[[ Material supplied open ]]

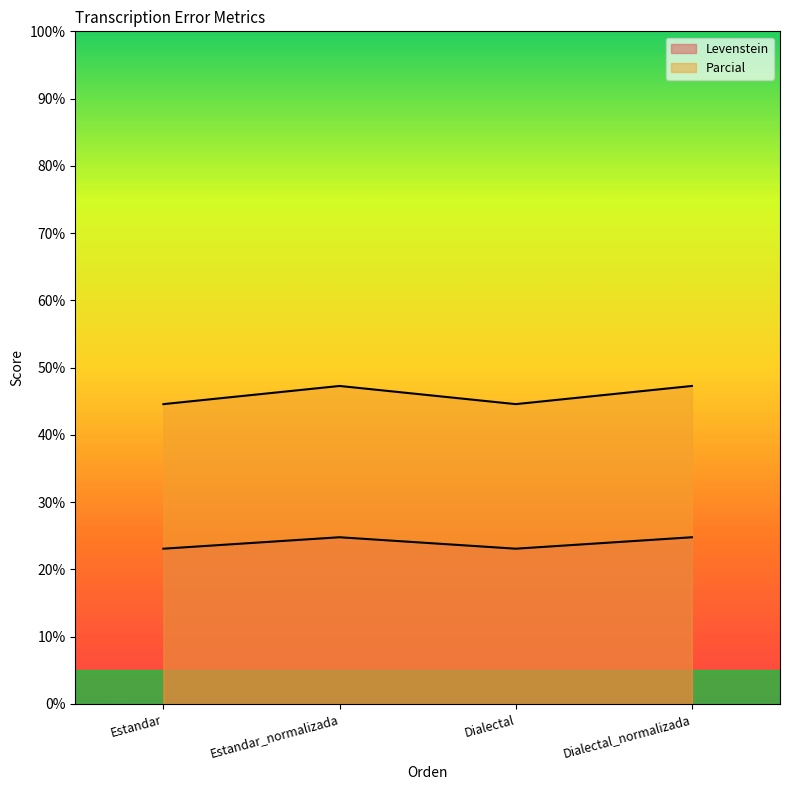

What is the difference between the highest and lowest values at Dialectal_normalizada?

22.5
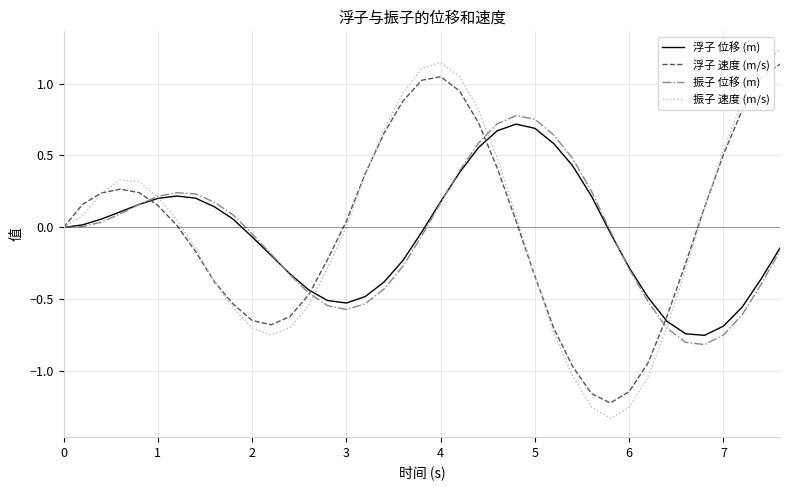

Which series has the largest range (max minus min)?

振子 速度 (m/s)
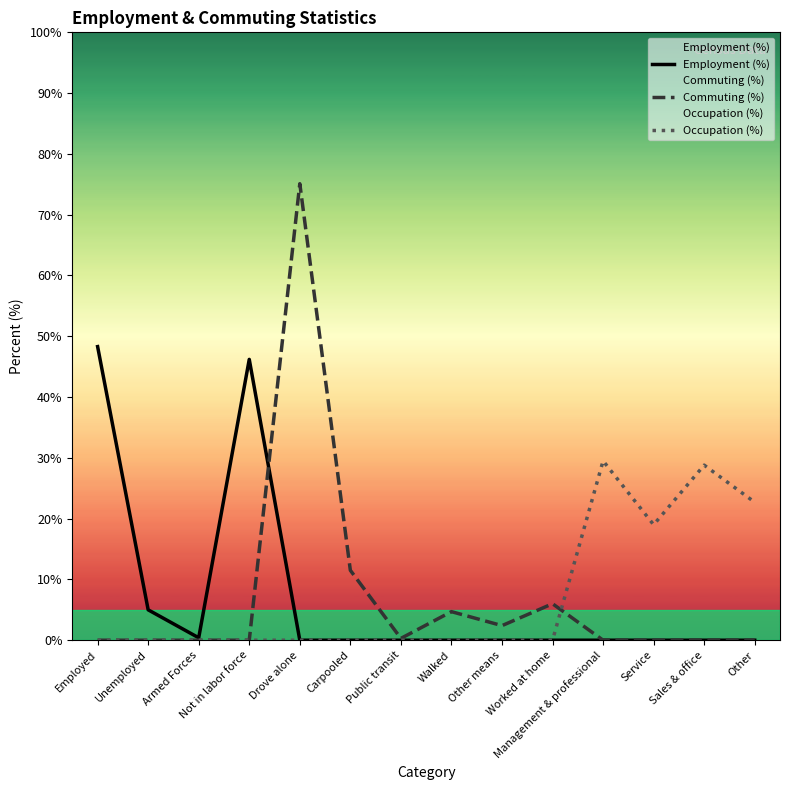

The Commuting (%) series shows 0.0 at Sales & office. True or false?

True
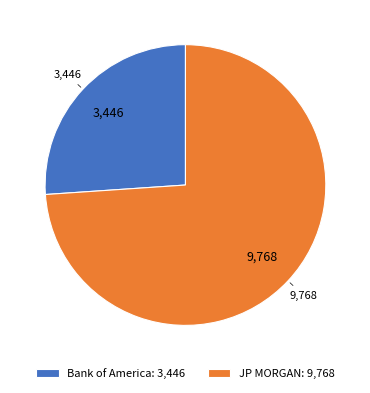

Which category has the smallest portion of the pie?

Bank of America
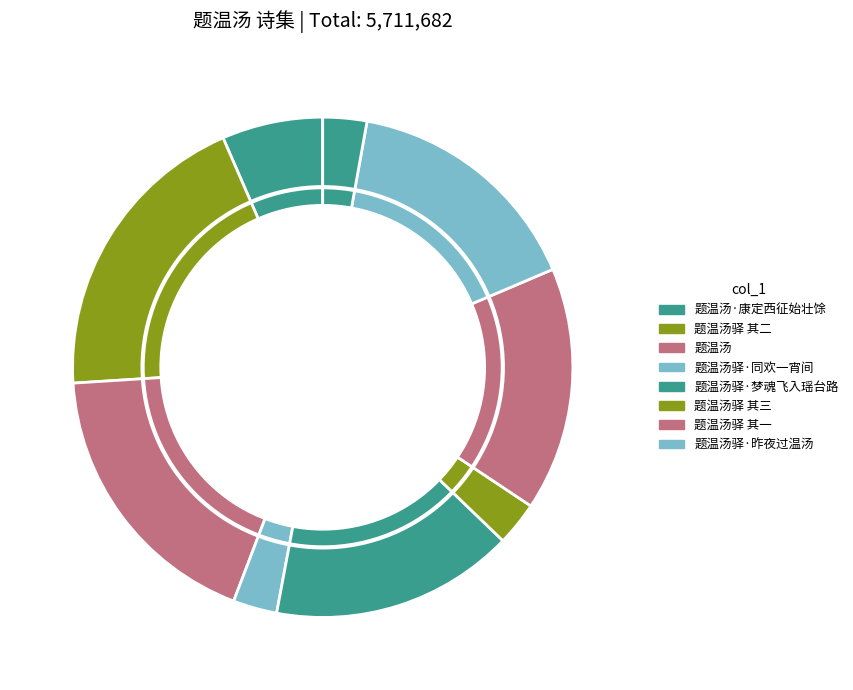

What is the largest slice in the pie chart?

题温汤驿 其二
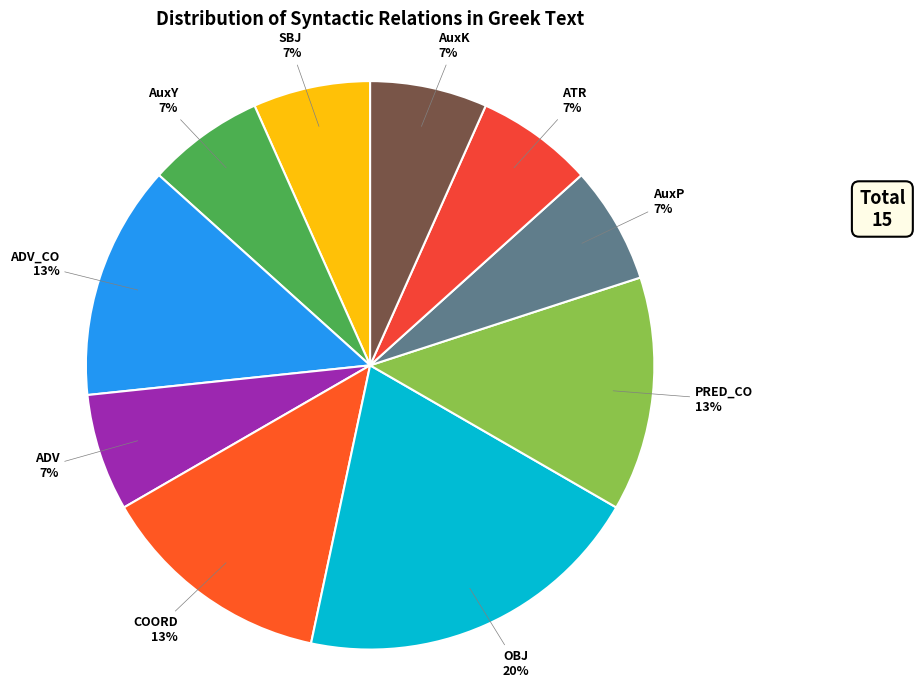

What is the ratio of the value at ATR to the value at OBJ?

0.3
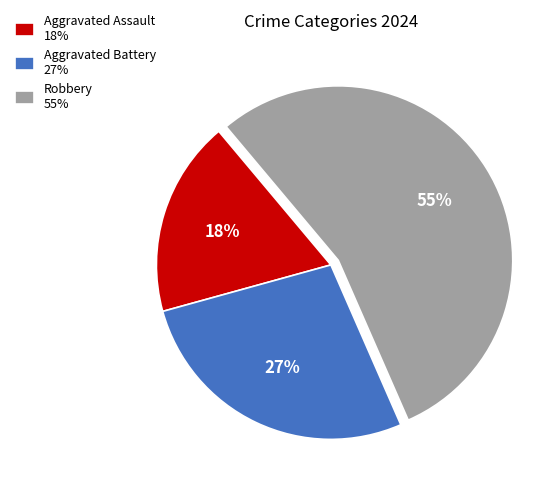

What is the majority slice?

Robbery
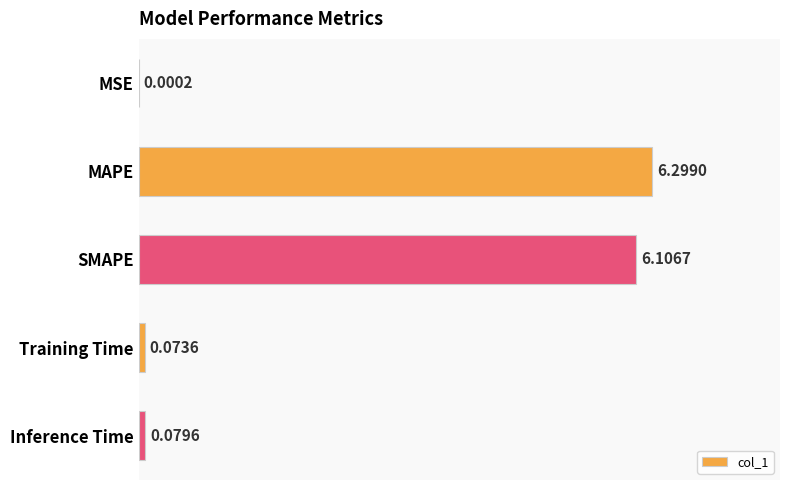

How many categories are shown in the chart?

5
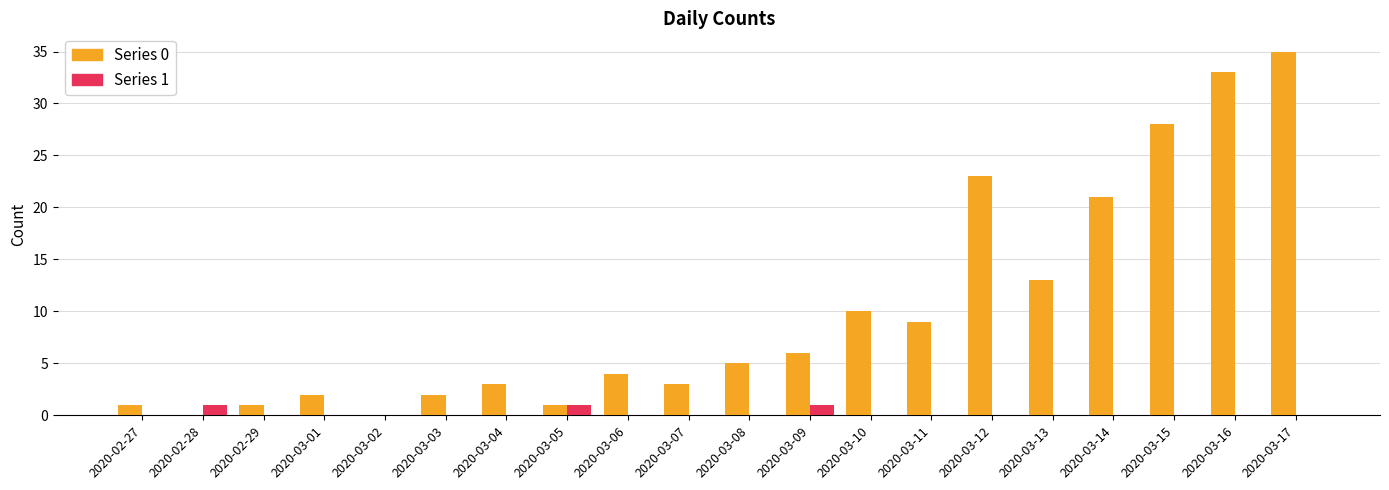

Reading left to right, list all the values displayed in this chart.

0: 1	0	1	2	0	2	3	1	4	3	5	6	10	9	23	13	21	28	33	35
1: 0	1	0	0	0	0	0	1	0	0	0	1	0	0	0	0	0	0	0	0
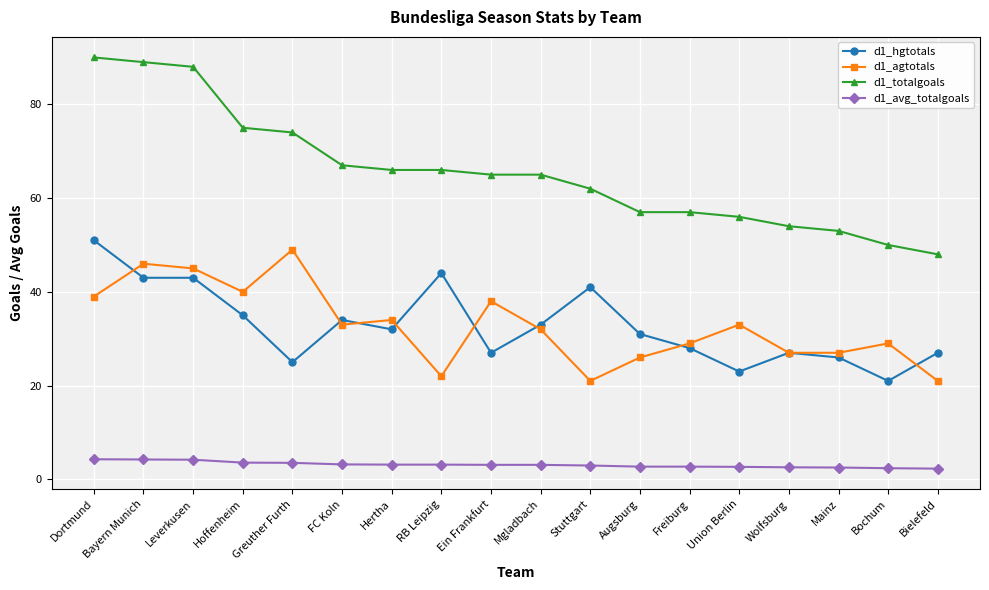

What is the value of the d1_agtotals point at the 3rd from the left?

45.0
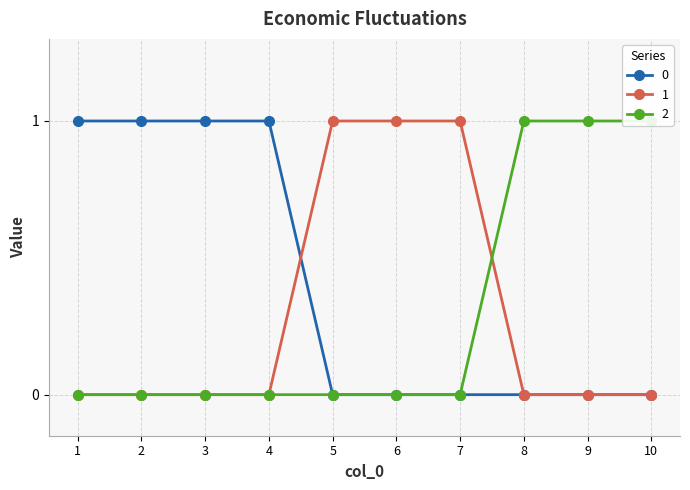

Does the chart have visible grid lines?

Yes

[[ Material supplied closed ]]

§ **Your task**
Replace "chart" with "graph" everywhere in the entries above, keeping everything else the same. Leave the pictures out of your answer.

§ **Answer space**
What is the difference between the highest and lowest values at Dialectal_normalizada?

22.5

Which series has the largest range (max minus min)?

振子 速度 (m/s)

The Commuting (%) series shows 0.0 at Sales & office. True or false?

True

Which category has the smallest portion of the pie?

Bank of America

What is the largest slice in the pie graph?

题温汤驿 其二

What is the ratio of the value at ATR to the value at OBJ?

0.3

What is the majority slice?

Robbery

How many categories are shown in the graph?

5

Reading left to right, list all the values displayed in this graph.

0: 1	0	1	2	0	2	3	1	4	3	5	6	10	9	23	13	21	28	33	35
1: 0	1	0	0	0	0	0	1	0	0	0	1	0	0	0	0	0	0	0	0

What is the value of the d1_agtotals point at the 3rd from the left?

45.0

Does the graph have visible grid lines?

Yes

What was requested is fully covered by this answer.